The Fed obviously thinks: “QE1 and QE2 didn‟t ignite the job market, so why would QE3 do any better?” Additionally, the debt created by quantitative easing requires repayment at some stage (seriously). Repayment will require deficit reduction which will require cut backs in economic activity.

Conclusion: QE3 may ultimately hurt the job market.

Keeping Interest Rates and the Dollar Low?

The Fed may have ended the QE programs, but it will still try to keep interest rates and the dollar low by other means; means too complex to detail here.

Why keep Interest Rates and the Dollar Low?

• Lower interest rates encourage investment (loans cost less) and discourage savers (don‟t put your money in the bank; put it into riskier assets or a business).
• A lower dollar makes domestic goods cheaper and more competitive overseas while making imports more expensive.

Although recent balance of payments data shows U.S. exports have benefitted from a lower dollar, it‟s clear that low interest rates have failed to stimulate lending and economic activity. Why pump more money into the monetary system when it isn‟t finding its way to enough businesses and households. The Government needs to direct the monetary faucet where it can create jobs.
If the printing presses don‟t stop creating money soon, the risk of inflation will increase dramatically. In turn, this may cause interest rates to rise which would defeat the object of the stimulus exercise.

Rising interest rates are synonymous with monetary tightening. Monetary tightening normally means fewer jobs; a downwards spiral no one wants to see at the moment.

Failure to control spending can actually hurt jobs in a similar way to reducing spending.

Note: For all you bond investors, a domestic “rising interest rate environment” may yet be a year or two away if the Fed has their way.

Government & Private Sector Stimulus

Chairman Bernanke‟s comment: “monetary policy cannot be a panacea” begs the question “What else will help monetary policy to create sustainable growth?”

"Policymakers urgently need to put the Federal governments' finances on a sustainable trajectory," Bernanke said in Atlanta. "Establishing a credible plan for reducing future deficits now would not only enhance economic performance in the long run, but could also yield near-term benefits by leading to lower long-term interest rates."

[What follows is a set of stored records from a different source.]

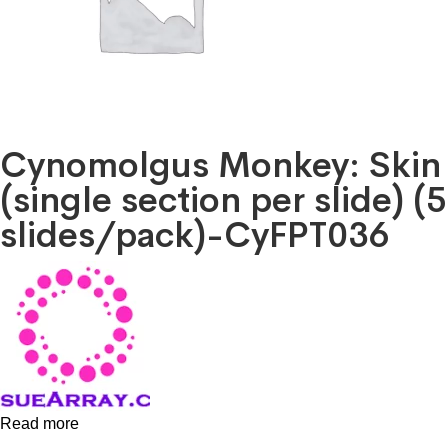
Cynomolgus Monkey: Skin
(single section per slide) (5
slides/pack)-CyFPT036
Read more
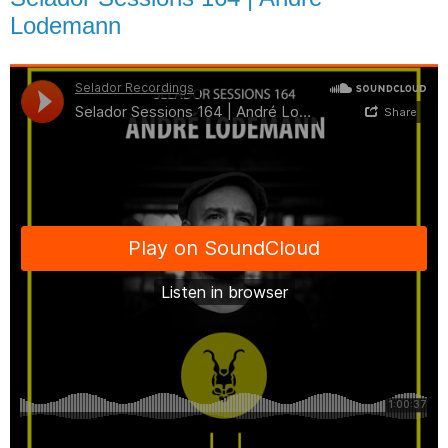
Lodemann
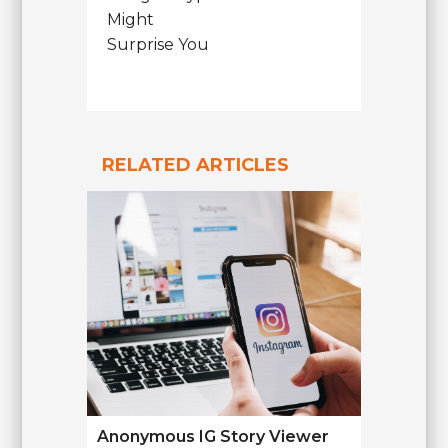
Might
Surprise You
RELATED ARTICLES
Anonymous IG Story Viewer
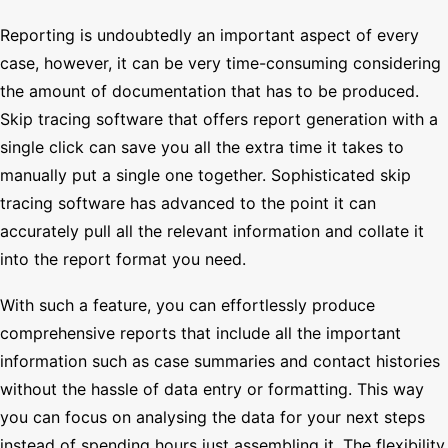
Reporting is undoubtedly an important aspect of every
case, however, it can be very time-consuming considering
the amount of documentation that has to be produced.
Skip tracing software that offers report generation with a
single click can save you all the extra time it takes to
manually put a single one together. Sophisticated skip
tracing software has advanced to the point it can
accurately pull all the relevant information and collate it
into the report format you need.
With such a feature, you can effortlessly produce
comprehensive reports that include all the important
information such as case summaries and contact histories
without the hassle of data entry or formatting. This way
you can focus on analysing the data for your next steps
instead of spending hours just assembling it. The flexibility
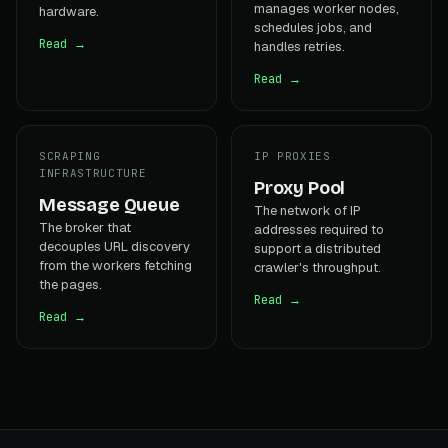
manages worker nodes,
hardware.
schedules jobs, and
Read →
handles retries.
Read →
SCRAPING
IP PROXIES
INFRASTRUCTURE
Proxy Pool
Message Queue
The network of IP
The broker that
addresses required to
decouples URL discovery
support a distributed
from the workers fetching
crawler's throughput.
the pages.
Read →
Read →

Looks like Ben thinks it's now up to the politicians to help the economy by reducing the federal deficit.

And now the good news – it appears both sides of the political divide agree that the deficit must be reduced. The debate has moved on to:

• How to Reduce the Deficit: Reduce Spending or Increase Taxes?
• How much to Reduce the Deficit by

At a time when investors are looking for a clear direction, let us weigh in with a decisive conclusion:

Let’s wait and see what the Government agrees and what kind of earnings season we have starting early July…

PS: Have you noticed the increasing number of States and Municipalities implementing fiscal tightening activities. Nowhere near enough to make a difference yet, but a step in the right direction and a shining beacon for the route the Federal Government will have to follow soon.